TASK GOAL:
Write out the rows again unchanged, starting with the line that contains "Could you add" and going on through the line that contains "0.068333, 0.997663, -0.388348]]", with both of those lines included. Leave the pictures out of your answer.

DATA FOR PROCESSING:
=== Section Start ===

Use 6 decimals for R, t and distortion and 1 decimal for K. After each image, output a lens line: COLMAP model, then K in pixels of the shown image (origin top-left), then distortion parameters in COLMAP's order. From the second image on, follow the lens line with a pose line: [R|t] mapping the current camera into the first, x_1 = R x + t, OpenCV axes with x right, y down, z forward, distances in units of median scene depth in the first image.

=== Section End ===
=== Section Start ===

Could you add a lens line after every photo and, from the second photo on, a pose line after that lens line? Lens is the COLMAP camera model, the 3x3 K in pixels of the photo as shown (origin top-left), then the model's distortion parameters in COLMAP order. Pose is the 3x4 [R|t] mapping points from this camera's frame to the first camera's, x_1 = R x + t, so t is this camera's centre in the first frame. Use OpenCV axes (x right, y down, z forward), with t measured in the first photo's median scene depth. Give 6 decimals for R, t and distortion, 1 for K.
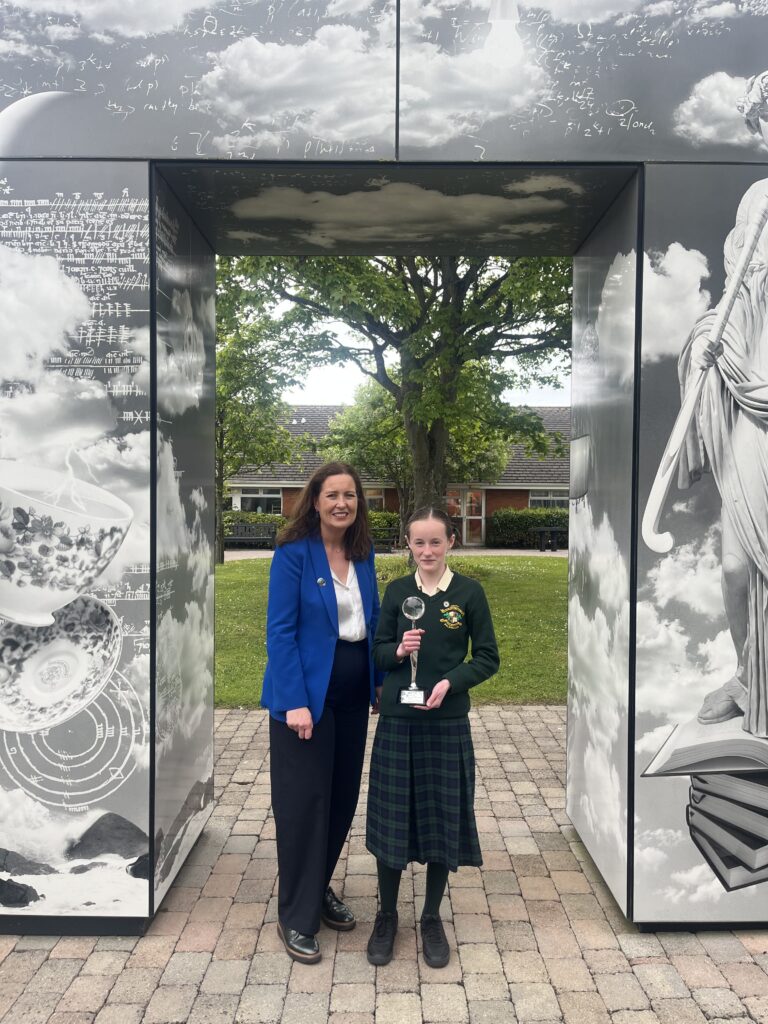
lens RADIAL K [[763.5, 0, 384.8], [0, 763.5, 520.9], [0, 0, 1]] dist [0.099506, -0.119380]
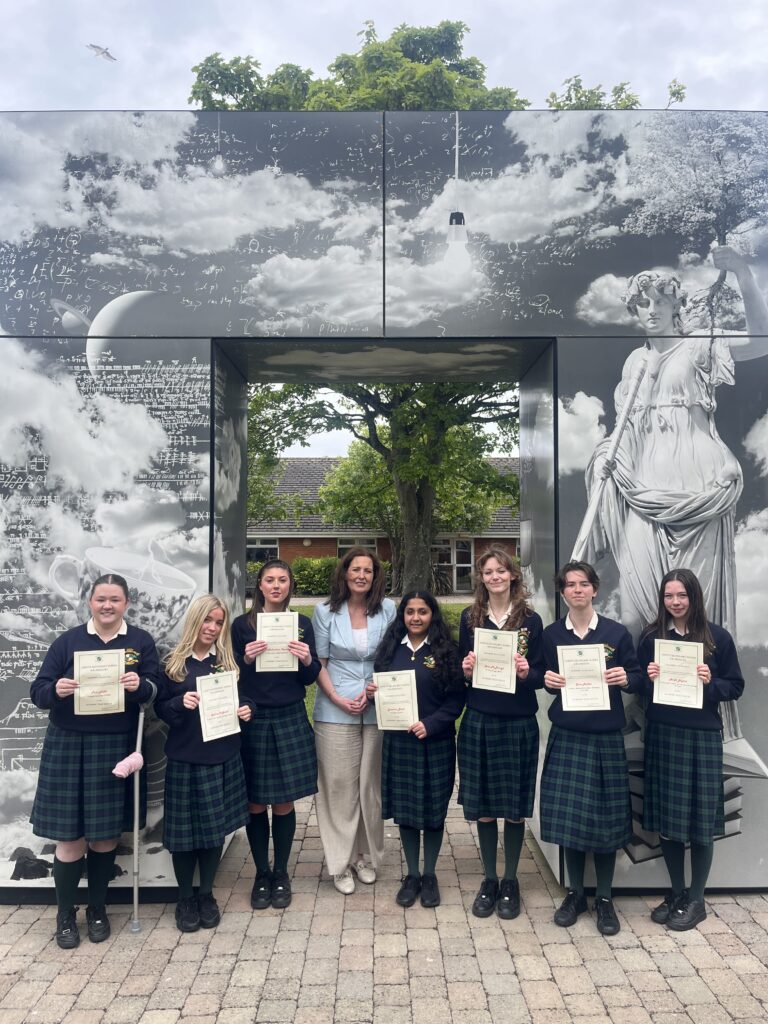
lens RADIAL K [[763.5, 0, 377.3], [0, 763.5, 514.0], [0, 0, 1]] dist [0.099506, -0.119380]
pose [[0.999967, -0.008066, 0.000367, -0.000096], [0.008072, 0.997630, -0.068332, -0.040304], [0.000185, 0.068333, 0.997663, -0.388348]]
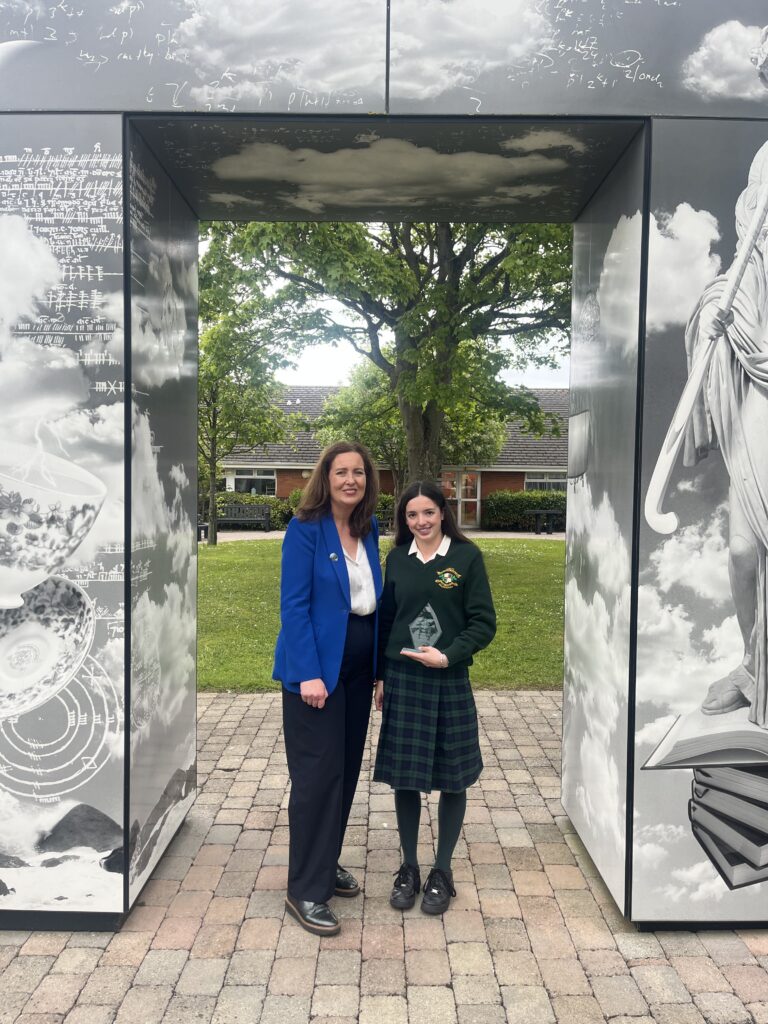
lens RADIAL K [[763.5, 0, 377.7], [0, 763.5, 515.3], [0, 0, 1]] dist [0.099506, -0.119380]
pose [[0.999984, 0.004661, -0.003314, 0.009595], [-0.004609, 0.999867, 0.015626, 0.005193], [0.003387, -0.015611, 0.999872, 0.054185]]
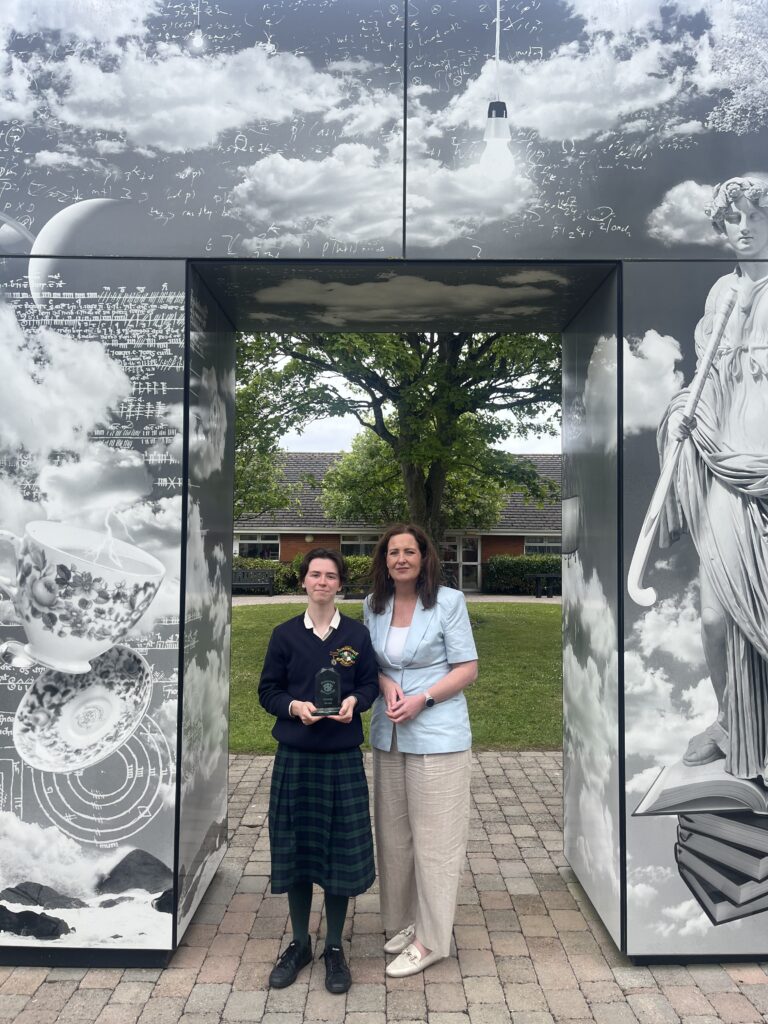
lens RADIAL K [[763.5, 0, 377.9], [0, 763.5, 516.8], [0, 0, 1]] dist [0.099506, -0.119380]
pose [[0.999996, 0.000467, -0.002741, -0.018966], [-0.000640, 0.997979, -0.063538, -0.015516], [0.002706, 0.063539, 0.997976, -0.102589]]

=== Section End ===

RESPONSE TO THIS TASK:
Could you add a lens line after every photo and, from the second photo on, a pose line after that lens line? Lens is the COLMAP camera model, the 3x3 K in pixels of the photo as shown (origin top-left), then the model's distortion parameters in COLMAP order. Pose is the 3x4 [R|t] mapping points from this camera's frame to the first camera's, x_1 = R x + t, so t is this camera's centre in the first frame. Use OpenCV axes (x right, y down, z forward), with t measured in the first photo's median scene depth. Give 6 decimals for R, t and distortion, 1 for K.
lens RADIAL K [[763.5, 0, 384.8], [0, 763.5, 520.9], [0, 0, 1]] dist [0.099506, -0.119380]
lens RADIAL K [[763.5, 0, 377.3], [0, 763.5, 514.0], [0, 0, 1]] dist [0.099506, -0.119380]
pose [[0.999967, -0.008066, 0.000367, -0.000096], [0.008072, 0.997630, -0.068332, -0.040304], [0.000185, 0.068333, 0.997663, -0.388348]]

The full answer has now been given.